[Records for this task]
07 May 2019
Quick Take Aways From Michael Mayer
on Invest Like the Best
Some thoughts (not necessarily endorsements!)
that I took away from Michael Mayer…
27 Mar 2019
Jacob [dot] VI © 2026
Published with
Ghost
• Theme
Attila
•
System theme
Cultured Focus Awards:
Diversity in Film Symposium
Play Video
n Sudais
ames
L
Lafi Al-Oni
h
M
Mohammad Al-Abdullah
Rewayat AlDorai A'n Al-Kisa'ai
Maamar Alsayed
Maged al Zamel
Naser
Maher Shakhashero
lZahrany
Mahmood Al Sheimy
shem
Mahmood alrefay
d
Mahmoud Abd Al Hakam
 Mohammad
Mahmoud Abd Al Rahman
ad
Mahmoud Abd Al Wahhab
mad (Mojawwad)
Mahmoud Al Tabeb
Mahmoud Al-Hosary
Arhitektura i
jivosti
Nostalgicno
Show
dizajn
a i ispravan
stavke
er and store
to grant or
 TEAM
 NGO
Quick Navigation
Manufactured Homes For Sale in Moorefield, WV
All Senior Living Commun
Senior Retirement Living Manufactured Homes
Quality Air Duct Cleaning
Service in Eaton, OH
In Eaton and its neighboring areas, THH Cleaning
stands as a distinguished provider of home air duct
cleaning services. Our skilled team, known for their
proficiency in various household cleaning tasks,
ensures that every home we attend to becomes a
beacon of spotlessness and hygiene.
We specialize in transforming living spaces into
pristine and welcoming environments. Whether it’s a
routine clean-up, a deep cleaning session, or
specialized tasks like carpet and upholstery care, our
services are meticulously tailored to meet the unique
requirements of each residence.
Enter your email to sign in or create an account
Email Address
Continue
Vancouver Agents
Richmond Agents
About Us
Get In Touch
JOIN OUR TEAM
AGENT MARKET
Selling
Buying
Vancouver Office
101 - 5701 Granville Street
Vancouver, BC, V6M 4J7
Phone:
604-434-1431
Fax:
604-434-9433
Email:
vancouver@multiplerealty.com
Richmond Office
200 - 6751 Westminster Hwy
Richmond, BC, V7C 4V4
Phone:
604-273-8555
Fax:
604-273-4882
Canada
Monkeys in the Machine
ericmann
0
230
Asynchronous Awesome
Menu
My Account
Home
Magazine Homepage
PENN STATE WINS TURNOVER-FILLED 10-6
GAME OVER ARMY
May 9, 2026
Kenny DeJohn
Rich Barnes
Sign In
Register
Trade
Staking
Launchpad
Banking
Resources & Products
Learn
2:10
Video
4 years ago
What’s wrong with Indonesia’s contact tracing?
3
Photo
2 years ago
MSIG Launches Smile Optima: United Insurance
[/Records for this task]
**Directions for this task**
Extract the lines of the entries from the very first line through the line containing "specialized tasks like", and reproduce them word for word, including both the first and the last line.

**The completed task**
07 May 2019
Quick Take Aways From Michael Mayer
on Invest Like the Best
Some thoughts (not necessarily endorsements!)
that I took away from Michael Mayer…
27 Mar 2019
Jacob [dot] VI © 2026
Published with
Ghost
• Theme
Attila
•
System theme
Cultured Focus Awards:
Diversity in Film Symposium
Play Video
n Sudais
ames
L
Lafi Al-Oni
h
M
Mohammad Al-Abdullah
Rewayat AlDorai A'n Al-Kisa'ai
Maamar Alsayed
Maged al Zamel
Naser
Maher Shakhashero
lZahrany
Mahmood Al Sheimy
shem
Mahmood alrefay
d
Mahmoud Abd Al Hakam
 Mohammad
Mahmoud Abd Al Rahman
ad
Mahmoud Abd Al Wahhab
mad (Mojawwad)
Mahmoud Al Tabeb
Mahmoud Al-Hosary
Arhitektura i
jivosti
Nostalgicno
Show
dizajn
a i ispravan
stavke
er and store
to grant or
 TEAM
 NGO
Quick Navigation
Manufactured Homes For Sale in Moorefield, WV
All Senior Living Commun
Senior Retirement Living Manufactured Homes
Quality Air Duct Cleaning
Service in Eaton, OH
In Eaton and its neighboring areas, THH Cleaning
stands as a distinguished provider of home air duct
cleaning services. Our skilled team, known for their
proficiency in various household cleaning tasks,
ensures that every home we attend to becomes a
beacon of spotlessness and hygiene.
We specialize in transforming living spaces into
pristine and welcoming environments. Whether it’s a
routine clean-up, a deep cleaning session, or
specialized tasks like carpet and upholstery care, our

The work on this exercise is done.